Problem details: Each line of the data that includes the string "ιατρείο" is to be copied out.

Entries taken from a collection
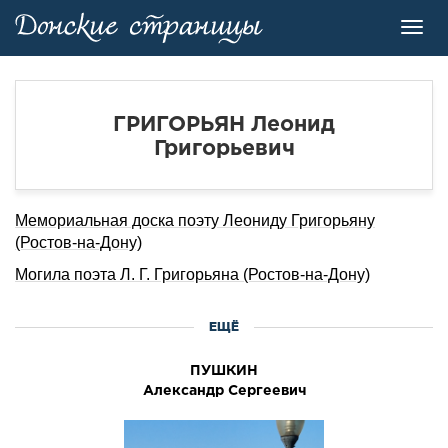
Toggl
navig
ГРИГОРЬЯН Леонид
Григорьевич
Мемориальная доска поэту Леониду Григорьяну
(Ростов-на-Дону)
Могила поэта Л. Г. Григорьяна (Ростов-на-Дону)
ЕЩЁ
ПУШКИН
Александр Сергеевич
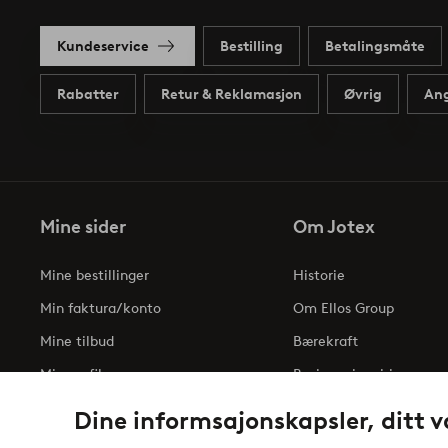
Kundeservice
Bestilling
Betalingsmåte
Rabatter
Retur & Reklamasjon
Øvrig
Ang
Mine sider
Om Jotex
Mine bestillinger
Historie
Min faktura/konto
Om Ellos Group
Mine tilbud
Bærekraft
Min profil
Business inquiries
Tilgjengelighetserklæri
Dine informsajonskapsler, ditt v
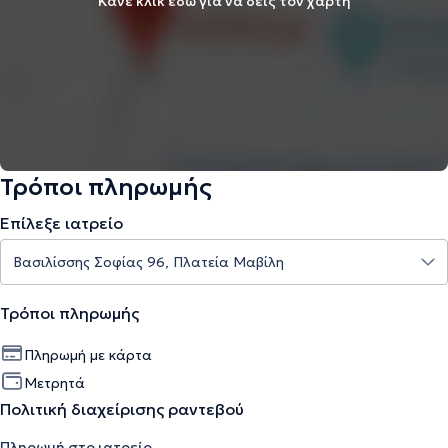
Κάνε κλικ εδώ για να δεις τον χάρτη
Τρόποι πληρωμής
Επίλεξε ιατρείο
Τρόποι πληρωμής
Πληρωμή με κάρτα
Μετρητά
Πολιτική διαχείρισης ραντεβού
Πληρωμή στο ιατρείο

Task solution:
Επίλεξε ιατρείο
Πληρωμή στο ιατρείο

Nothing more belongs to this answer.